[PROVIDED MATERIAL]:
((
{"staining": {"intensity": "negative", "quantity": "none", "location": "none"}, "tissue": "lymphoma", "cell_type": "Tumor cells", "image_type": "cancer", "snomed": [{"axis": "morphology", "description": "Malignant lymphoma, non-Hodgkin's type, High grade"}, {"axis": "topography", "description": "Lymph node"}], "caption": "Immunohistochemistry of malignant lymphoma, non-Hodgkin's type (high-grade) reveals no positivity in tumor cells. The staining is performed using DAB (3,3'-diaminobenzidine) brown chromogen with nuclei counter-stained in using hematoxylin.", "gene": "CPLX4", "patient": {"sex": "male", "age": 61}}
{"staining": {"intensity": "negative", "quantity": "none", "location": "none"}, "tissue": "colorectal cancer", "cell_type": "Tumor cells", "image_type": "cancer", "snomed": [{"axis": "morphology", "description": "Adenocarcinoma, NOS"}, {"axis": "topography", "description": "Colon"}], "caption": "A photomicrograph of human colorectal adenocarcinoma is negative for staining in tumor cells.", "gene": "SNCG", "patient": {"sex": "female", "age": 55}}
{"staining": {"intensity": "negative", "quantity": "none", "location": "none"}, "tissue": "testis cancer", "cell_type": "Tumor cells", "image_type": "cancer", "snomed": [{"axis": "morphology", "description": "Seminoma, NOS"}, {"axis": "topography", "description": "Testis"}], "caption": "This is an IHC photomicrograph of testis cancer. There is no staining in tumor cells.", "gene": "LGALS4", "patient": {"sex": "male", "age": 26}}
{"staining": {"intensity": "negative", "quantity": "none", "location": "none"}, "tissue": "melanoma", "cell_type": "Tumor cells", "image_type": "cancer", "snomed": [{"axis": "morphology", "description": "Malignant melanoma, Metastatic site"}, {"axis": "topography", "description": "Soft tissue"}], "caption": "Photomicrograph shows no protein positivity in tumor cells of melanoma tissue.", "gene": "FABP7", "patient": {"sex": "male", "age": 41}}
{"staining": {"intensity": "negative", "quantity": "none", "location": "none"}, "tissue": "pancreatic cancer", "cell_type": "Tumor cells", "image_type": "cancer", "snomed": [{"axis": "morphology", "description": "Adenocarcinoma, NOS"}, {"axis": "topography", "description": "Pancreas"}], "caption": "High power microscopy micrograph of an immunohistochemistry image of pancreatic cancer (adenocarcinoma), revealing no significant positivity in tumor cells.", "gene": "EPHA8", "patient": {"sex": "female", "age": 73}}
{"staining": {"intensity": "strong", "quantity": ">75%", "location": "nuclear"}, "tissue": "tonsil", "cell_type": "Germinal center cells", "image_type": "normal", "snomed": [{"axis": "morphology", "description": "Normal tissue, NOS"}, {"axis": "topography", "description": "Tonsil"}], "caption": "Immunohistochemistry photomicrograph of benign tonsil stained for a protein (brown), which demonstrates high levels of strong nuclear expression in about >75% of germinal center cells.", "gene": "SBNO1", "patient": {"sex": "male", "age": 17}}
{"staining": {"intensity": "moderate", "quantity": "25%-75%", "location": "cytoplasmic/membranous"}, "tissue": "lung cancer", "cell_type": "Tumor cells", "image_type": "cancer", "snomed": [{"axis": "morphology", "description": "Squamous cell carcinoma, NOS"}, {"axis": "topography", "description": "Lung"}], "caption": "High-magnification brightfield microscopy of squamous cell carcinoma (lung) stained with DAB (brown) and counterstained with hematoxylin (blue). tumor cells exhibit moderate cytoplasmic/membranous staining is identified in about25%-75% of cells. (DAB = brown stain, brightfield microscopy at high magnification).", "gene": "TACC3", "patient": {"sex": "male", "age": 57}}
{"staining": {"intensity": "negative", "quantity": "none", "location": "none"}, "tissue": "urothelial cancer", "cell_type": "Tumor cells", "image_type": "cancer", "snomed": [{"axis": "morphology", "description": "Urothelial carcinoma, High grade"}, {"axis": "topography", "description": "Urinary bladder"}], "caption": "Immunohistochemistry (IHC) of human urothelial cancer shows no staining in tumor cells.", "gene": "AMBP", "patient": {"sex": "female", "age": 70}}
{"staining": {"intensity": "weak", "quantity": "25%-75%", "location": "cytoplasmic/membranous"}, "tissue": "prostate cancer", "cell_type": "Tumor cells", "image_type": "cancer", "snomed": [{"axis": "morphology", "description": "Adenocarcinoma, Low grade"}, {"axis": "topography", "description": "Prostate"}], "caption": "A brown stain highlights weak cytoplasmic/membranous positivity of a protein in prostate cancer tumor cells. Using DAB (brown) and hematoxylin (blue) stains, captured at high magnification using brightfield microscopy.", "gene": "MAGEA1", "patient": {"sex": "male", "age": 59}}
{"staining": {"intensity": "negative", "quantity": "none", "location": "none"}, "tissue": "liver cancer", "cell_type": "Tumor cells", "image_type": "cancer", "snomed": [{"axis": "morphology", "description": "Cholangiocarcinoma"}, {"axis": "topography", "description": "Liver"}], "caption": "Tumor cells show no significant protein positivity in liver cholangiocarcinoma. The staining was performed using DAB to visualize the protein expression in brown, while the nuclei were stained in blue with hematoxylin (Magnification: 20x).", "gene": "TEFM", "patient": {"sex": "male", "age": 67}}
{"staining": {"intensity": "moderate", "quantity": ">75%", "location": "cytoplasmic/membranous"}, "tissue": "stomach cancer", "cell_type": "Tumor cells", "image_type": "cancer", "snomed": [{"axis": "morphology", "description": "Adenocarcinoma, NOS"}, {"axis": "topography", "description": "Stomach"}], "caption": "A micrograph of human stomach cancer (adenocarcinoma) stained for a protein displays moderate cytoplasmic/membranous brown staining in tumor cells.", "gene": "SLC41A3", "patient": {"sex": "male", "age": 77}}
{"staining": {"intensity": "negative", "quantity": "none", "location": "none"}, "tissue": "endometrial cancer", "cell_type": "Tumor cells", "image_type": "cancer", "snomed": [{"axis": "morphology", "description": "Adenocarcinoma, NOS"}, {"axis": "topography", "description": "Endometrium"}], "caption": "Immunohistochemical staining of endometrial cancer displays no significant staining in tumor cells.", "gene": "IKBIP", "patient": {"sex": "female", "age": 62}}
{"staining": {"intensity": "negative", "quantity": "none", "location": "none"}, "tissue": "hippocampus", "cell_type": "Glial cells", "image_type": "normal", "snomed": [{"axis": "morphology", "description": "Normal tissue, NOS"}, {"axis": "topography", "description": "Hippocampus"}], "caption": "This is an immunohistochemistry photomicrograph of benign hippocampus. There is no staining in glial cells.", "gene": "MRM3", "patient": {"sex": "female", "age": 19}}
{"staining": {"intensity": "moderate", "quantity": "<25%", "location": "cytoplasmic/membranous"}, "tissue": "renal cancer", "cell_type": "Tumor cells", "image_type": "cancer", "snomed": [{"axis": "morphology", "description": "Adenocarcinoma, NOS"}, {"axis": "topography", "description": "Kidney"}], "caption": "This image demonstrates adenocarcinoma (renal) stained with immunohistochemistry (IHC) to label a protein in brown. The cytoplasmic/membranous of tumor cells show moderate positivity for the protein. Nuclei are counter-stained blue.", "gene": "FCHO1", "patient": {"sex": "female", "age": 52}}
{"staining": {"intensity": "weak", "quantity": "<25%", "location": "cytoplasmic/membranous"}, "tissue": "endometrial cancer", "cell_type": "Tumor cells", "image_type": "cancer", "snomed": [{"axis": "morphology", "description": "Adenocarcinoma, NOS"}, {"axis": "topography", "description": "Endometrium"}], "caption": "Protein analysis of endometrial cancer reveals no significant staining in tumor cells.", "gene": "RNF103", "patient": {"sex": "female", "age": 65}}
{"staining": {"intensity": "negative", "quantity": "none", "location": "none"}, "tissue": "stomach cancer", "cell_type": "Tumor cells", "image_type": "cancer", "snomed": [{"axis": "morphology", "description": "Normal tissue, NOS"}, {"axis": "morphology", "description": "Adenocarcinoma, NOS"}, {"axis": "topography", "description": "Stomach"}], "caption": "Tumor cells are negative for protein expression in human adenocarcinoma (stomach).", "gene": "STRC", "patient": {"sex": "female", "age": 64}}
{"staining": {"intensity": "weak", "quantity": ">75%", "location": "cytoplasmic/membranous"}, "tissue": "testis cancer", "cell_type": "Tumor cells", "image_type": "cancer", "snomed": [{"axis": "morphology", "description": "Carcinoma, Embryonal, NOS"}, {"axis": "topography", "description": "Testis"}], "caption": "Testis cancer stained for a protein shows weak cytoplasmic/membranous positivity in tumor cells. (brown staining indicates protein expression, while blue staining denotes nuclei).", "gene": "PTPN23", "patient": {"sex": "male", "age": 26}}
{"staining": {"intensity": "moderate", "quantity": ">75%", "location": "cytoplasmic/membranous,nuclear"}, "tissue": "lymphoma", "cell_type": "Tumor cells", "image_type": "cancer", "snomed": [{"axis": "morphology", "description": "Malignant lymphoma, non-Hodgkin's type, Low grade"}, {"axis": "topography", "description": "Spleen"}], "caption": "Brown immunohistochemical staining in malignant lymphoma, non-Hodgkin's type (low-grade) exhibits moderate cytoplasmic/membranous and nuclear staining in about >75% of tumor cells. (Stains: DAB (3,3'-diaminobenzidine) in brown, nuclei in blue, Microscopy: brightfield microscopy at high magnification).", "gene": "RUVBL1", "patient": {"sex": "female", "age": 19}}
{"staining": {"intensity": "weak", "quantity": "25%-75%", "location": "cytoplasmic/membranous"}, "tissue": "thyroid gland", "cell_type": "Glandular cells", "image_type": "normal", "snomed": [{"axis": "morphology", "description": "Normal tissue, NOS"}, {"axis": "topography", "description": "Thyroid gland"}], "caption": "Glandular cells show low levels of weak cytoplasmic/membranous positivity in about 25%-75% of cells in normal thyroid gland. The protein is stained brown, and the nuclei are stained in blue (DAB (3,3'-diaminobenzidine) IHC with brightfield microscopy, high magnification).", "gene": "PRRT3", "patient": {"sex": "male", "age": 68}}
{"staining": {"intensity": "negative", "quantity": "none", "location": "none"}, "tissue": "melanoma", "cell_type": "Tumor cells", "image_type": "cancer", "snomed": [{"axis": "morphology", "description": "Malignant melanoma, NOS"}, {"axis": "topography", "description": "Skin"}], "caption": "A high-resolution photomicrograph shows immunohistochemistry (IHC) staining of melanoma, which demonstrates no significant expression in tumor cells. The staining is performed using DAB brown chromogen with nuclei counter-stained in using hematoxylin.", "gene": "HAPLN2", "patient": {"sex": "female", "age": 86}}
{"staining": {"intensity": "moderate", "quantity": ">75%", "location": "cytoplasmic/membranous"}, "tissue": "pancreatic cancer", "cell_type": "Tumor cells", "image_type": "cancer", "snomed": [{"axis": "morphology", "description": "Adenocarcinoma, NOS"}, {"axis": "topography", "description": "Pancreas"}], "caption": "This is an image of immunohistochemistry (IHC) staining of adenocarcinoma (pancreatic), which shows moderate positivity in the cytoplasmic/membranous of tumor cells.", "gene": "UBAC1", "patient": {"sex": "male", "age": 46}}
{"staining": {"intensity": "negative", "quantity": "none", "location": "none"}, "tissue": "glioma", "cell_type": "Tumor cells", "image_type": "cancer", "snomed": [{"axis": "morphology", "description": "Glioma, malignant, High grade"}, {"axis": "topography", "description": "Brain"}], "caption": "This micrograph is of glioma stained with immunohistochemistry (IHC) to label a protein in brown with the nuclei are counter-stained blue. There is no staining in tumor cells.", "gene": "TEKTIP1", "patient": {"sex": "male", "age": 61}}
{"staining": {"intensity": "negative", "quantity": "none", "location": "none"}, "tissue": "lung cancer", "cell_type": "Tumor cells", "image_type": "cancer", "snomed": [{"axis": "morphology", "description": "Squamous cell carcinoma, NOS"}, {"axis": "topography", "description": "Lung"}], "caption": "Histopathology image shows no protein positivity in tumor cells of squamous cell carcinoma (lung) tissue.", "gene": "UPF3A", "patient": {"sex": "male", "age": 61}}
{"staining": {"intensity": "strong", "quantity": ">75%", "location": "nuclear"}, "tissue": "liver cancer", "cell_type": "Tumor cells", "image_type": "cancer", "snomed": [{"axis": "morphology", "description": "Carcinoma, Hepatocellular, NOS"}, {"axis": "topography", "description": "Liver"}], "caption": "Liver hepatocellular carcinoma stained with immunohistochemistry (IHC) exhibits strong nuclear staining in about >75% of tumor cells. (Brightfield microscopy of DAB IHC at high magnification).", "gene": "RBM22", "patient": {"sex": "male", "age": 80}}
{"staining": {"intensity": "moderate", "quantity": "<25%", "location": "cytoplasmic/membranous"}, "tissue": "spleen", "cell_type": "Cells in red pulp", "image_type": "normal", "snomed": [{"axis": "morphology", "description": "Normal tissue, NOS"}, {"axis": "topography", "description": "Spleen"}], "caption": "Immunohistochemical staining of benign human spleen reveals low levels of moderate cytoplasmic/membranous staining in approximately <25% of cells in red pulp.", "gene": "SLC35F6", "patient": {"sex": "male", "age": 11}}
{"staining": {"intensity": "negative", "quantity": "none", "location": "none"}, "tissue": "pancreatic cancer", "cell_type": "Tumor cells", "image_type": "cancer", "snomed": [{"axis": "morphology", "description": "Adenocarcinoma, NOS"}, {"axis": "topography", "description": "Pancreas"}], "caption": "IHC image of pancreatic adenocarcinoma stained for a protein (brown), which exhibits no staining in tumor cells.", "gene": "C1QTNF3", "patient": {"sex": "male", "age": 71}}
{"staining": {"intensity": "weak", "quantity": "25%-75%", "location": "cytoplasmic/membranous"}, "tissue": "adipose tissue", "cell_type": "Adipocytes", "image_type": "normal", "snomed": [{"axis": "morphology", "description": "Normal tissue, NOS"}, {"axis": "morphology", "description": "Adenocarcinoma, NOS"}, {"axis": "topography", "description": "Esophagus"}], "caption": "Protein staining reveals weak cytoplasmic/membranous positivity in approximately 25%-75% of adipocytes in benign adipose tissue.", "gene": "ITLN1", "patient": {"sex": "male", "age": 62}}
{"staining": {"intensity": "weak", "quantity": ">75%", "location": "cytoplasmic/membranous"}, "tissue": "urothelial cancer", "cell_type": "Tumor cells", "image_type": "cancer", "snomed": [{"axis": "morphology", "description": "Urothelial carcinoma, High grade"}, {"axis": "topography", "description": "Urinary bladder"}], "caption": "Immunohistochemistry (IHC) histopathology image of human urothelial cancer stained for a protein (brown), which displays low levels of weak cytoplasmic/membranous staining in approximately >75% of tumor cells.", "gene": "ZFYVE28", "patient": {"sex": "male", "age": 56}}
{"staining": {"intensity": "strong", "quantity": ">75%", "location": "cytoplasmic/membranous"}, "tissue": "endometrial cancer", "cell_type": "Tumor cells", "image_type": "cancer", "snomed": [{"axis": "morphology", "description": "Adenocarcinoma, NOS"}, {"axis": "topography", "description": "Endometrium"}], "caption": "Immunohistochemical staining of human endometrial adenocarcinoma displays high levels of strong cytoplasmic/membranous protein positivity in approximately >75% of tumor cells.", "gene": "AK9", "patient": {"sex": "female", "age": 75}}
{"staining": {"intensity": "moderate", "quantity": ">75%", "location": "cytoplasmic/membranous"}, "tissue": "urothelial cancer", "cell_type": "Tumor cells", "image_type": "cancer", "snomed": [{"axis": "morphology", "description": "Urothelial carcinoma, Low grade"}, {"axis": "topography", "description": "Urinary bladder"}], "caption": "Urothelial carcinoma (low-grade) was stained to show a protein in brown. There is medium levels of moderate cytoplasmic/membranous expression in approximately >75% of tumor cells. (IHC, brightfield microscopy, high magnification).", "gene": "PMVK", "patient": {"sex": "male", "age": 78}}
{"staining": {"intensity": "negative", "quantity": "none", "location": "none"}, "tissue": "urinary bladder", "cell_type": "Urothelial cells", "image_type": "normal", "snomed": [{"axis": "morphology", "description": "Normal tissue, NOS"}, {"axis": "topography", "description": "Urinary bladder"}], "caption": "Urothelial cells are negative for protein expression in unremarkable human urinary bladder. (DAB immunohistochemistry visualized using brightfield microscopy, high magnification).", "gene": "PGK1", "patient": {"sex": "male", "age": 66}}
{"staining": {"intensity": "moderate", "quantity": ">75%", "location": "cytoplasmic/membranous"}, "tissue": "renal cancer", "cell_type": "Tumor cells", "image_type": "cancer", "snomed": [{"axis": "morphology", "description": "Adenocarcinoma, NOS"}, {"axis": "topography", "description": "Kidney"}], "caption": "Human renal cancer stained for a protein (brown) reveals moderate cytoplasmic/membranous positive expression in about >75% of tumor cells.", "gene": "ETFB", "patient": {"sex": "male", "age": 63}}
))
[ASSIGNMENT]: Figure out how many lines of the material above hold the word "Testis", and answer with that number only.

[ANSWER FOR THE TASK]: 2